Countries in the Lake Chad region have been enjoined to double efforts to save the dwindling water body that is aggravating environmental degradation and migration in the region and consequently impacting on the social and economic wellbeing of the population.
Representatives of member countries of the Lake Chad Basin Commission (LCBC), comprising Nigeria, Cameroon, Niger, and Chad, who are attending the 6th Africa Water Week in Dar es Salam on July 19, 2016, agreed on the need to multiply strategies towards saving the lake.
“Countries from the lake Chad need to coordinate their multiple efforts, bringing in new stimulating perspectives to save this important lake on which the livelihood of millions of people hinges,” said Mana Boubakari, technical director of the Lake Chad Basin Commission at a side event on ground water management in the lake Chad basin.
He said restoring the water body would help reduce poverty, transform the lives of people in the region especially women and youths and drastically reduce the incentive to migrate to other regions.
Migration from the region according to reports have continued to surge as life becomes unbearable to the mostly agricultural and fishing population therein. The effect on the degrading land triggered by the shrinking lake on migration is just stark, experts say.
“We cannot ignore the huge unemployment of especially the youths in countries of the region who are left with no choice than seek for opportunities elsewhere,” said Professor Ibrahim Goni of the University of Maiduguri.
Statistics from the UN Convention to Combat Desertification (UNCCD), estimate that over 60 million people are likely to migrate from the region by 2020 as the water from the lake continue to shrink.
The situation has been compounded by disturbing insecurity imposed by Boko Haram whose push for a hardline Islamic state in northeast Nigeria has left hundreds of thousand people dead since 2009.
The surge in the marauding criminal activities of Boko Haram has led to increase poverty, loss of resource opportunities and breeding conflict and political instability. “Environmental breakdown and security threats in the Lake Chad Basin region especially in Cameroon, Chad and Nigeria is increasing and so we need additional efforts if we have to fight poverty, preserve peace and promote sustainable development,’’ noted Dr Fantung Wilson Yetoh, of the Institute of Mining and Geological Research in Cameroon at the side event discussion in Dar es Salam.

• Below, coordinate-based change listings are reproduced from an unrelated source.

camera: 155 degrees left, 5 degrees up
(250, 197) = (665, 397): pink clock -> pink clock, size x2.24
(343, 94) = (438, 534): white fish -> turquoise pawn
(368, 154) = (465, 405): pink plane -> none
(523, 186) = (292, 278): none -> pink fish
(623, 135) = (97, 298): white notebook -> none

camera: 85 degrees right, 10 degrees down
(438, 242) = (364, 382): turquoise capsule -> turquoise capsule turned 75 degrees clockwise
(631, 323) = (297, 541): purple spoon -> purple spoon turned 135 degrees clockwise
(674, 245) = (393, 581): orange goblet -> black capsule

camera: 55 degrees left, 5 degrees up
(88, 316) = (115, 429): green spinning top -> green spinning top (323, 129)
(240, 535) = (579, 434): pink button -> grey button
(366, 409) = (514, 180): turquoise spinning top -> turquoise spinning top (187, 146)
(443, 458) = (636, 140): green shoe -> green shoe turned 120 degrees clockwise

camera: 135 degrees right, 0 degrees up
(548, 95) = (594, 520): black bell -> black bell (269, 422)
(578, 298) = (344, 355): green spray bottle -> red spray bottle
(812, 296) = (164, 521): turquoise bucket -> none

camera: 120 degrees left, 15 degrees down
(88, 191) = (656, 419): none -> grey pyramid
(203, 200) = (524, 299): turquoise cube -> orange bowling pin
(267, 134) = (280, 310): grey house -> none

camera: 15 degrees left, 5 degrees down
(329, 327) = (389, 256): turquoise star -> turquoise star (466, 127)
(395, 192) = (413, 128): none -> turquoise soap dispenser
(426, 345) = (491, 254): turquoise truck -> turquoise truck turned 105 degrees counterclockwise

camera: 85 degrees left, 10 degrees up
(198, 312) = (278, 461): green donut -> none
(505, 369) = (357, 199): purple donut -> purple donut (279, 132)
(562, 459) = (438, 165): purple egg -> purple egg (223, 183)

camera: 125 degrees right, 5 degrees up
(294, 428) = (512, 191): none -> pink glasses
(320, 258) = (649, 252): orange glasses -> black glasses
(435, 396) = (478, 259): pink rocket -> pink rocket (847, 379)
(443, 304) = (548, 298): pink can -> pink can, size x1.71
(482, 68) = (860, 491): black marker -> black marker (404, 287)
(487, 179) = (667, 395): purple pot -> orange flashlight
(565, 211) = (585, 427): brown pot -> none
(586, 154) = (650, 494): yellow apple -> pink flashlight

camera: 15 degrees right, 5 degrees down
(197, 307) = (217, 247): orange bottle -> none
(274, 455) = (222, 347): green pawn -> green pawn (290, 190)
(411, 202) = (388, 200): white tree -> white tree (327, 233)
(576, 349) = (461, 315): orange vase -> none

Members of the Lake Chad Basin Commission however say they were leaving no stone unturned with collective efforts to intensify security especially in the fight against the Islamic terrorist group, Boko Haram.
“A joint security effort is working to intensify security in the region,” Fantung Wilson said.
Development experts however agree that the campaign against degraded land like the case in the Lake Chad Basin region is the responsibility of all. They warn that the poverty situation may get to unbearable levels if nations continue to procrastinate than act forthrightly.
“The prospects of a land degradation neutral world will grow dimmer if we procrastinate. But it will shine brighter each time a country joins the campaign to restore degraded land and water bodies.” said Monique Barbur, UNCCD Executive secretary, in an address during the World Environment Day on Desertification on June 17, 2016.
She advised that land degradation neutrality should be a top policy goal for every nation that values freedom and choice.
The 6th Africa Water Week, organised by African Ministers’ Council on Water (AMCOW) in collaboration with the African Union Commission (AUC) and other development partners, seeks accordingly, to lay pathways for Africa’s drive towards achieving the SDG 6, as well as other inter-linking SDGs rooted in water resources management.